How to install a library on a databricks cluster using some command in the notebook?
Actaully i want to install a library on my Azure databricks cluster but i cannot use the UI method. it is because everytime my cluster would change and in transition i cannot add library to it using UI. Is there any databricks utility command for doing this?
Solution 1:
There are different methods to install packages in Azure Databricks:
GUI Method
Method1: Using libraries
To make third-party or locally-built code available to notebooks and jobs running on your clusters, you can install a library.
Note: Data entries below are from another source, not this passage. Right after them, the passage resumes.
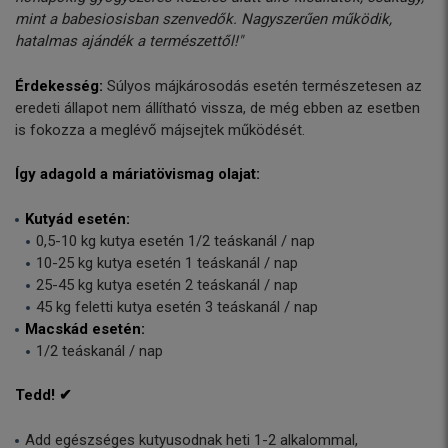
mint a babesiosisban szenvedők. Nagyszerűen működik,
hatalmas ajándék a természettől!"
Érdekesség:
Súlyos májkárosodás esetén természetesen az
eredeti állapot nem állítható vissza, de még ebben az esetben
is fokozza a meglévő májsejtek működését.
Így adagold a máriatövismag olajat:
Kutyád esetén:
0,5-10 kg kutya esetén 1/2 teáskanál / nap
10-25 kg kutya esetén 1 teáskanál / nap
25-45 kg kutya esetén 2 teáskanál / nap
45 kg feletti kutya esetén 3 teáskanál / nap
Macskád esetén:
1/2 teáskanál / nap
Tedd! ✔
Add egészséges kutyusodnak heti 1-2 alkalommal,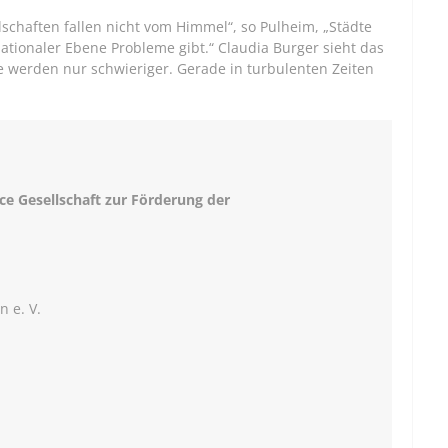
llschaften fallen nicht vom Himmel“, so Pulheim, „Städte
ationaler Ebene Probleme gibt.“ Claudia Burger sieht das
ie werden nur schwieriger. Gerade in turbulenten Zeiten
ce Gesellschaft zur Förderung der
 e. V.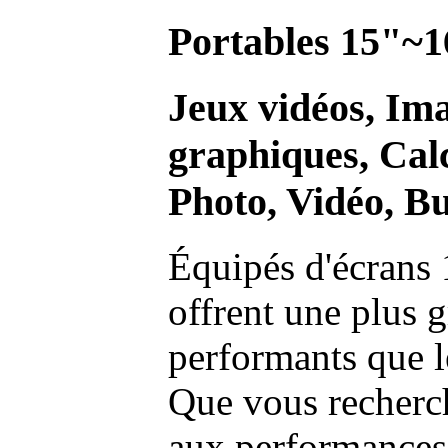
Portables 15"~1
Jeux vidéos, Im
graphiques, Calc
Photo, Vidéo, Bu
Équipés d'écrans 
offrent une plus g
performants que l
Que vous recherch
aux performances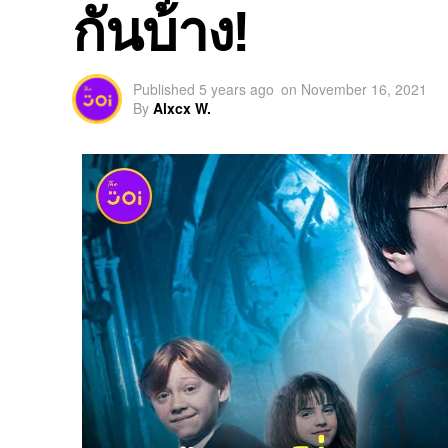
กันบ้าง!
Published
5 years ago
on
November 16, 2021
By
Alxcx W.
Libraries can be written in Python, Java, Scala, and R. You can upload Java, Scala, and Python libraries and point to external packages in PyPI, Maven, and CRAN repositories.
Steps to install third party libraries:
Step1: Create Databricks Cluster.
Step2: Select the cluster created.
Step3: Select Libraries => Install New => Select Library Source = "Maven" => Coordinates => Search Packages => Select Maven Central => Search for the package required. Example: (GDAL) => Select the version (3.0.0) required => Install
Notebook methods
Method2: Using Cluster-scoped init scripts
Cluster-scoped init scripts are init scripts defined in a cluster configuration. Cluster-scoped init scripts apply to both clusters you create and those created to run jobs. Since the scripts are part of the cluster configuration, cluster access control lets you control who can change the scripts.
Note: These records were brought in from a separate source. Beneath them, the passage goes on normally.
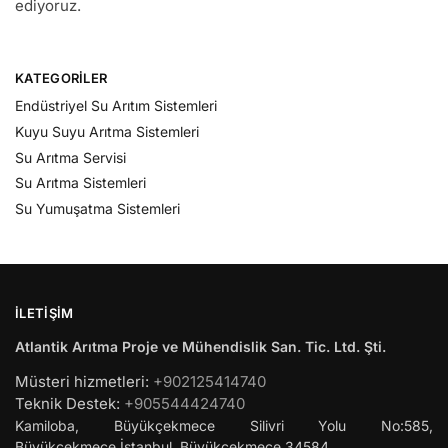
ediyoruz.
KATEGORILER
Endüstriyel Su Arıtım Sistemleri
Kuyu Suyu Arıtma Sistemleri
Su Arıtma Servisi
Su Arıtma Sistemleri
Su Yumuşatma Sistemleri
İLETIŞIM
Atlantik Arıtma Proje ve Mühendislik San. Tic. Ltd. Şti.
Müsteri hizmetleri:
+902125414740
Teknik Destek:
+905544424740
Kamiloba, Büyükçekmece Silivri Yolu No:585,
Büyükçekmece
İstanbul
,
Büyükçekmece
34584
Step1: Add the DBFS path dbfs:/databricks/scripts/gdal_install.sh to the cluster init scripts
# --- Run 1x to setup the init script. ---
# Restart cluster after running.
dbutils.fs.put("/databricks/scripts/gdal_install.sh","""
#!/bin/bash
sudo add-apt-repository ppa:ubuntugis/ppa
sudo apt-get update
sudo apt-get install -y cmake gdal-bin libgdal-dev python3-gdal""",
True)
Step2: Restart the cluster after running step1 for the first time.
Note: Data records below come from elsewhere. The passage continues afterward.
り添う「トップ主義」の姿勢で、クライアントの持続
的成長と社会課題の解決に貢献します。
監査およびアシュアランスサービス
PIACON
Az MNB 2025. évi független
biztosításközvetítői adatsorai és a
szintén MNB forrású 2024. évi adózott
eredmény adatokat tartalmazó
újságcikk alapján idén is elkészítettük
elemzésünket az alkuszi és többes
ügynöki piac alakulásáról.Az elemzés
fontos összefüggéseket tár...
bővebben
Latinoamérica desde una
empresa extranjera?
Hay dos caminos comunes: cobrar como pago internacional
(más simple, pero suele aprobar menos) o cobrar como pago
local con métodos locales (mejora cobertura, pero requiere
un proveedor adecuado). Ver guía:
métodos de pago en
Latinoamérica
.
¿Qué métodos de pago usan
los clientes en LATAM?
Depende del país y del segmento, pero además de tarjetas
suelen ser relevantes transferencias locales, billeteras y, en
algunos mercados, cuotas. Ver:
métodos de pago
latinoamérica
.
Method3: Python packages are installed in the Spark container using pip install.
Using pip to install "psutil" library.
Method4: Library utilities
The library utility is deprecated.
Library utilities allow you to install Python libraries and create an environment scoped to a notebook session. The libraries are available both on the driver and on the executors, so you can reference them in UDFs. This enables:
Library dependencies of a notebook to be organized within the notebook itself. Notebook users with different library dependencies to share a cluster without interference.
CLI & API Methods
Method5: Libraries CLI
You run Databricks libraries CLI subcommands by appending them to databricks libraries.
databricks libraries -h
Install a JAR from DBFS:
databricks libraries install --cluster-id $CLUSTER_ID --jar dbfs:/test-dir/test.jar
Method6: Libraries API
The Libraries API allows you to install and uninstall libraries and get the status of libraries on a cluster.
Install libraries on a cluster. The installation is asynchronous - it completes in the background after the request. 2.0/libraries/install
Example Request:
{
"cluster_id": "10201-my-cluster",
"libraries": [
{
"jar": "dbfs:/mnt/libraries/library.jar"
},
{
"egg": "dbfs:/mnt/libraries/library.egg"
},
{
"whl": "dbfs:/mnt/libraries/mlflow-0.0.1.dev0-py2-none-any.whl"
},
{
"whl": "dbfs:/mnt/libraries/wheel-libraries.wheelhouse.zip"
},
{
"maven": {
"coordinates": "org.jsoup:jsoup:1.7.2",
"exclusions": ["slf4j:slf4j"]
}
},
{
"pypi": {
"package": "simplejson",
"repo": "https://my-pypi-mirror.com"
}
},
{
"cran": {
"package": "ada",
"repo": "https://cran.us.r-project.org"
}
}
]
}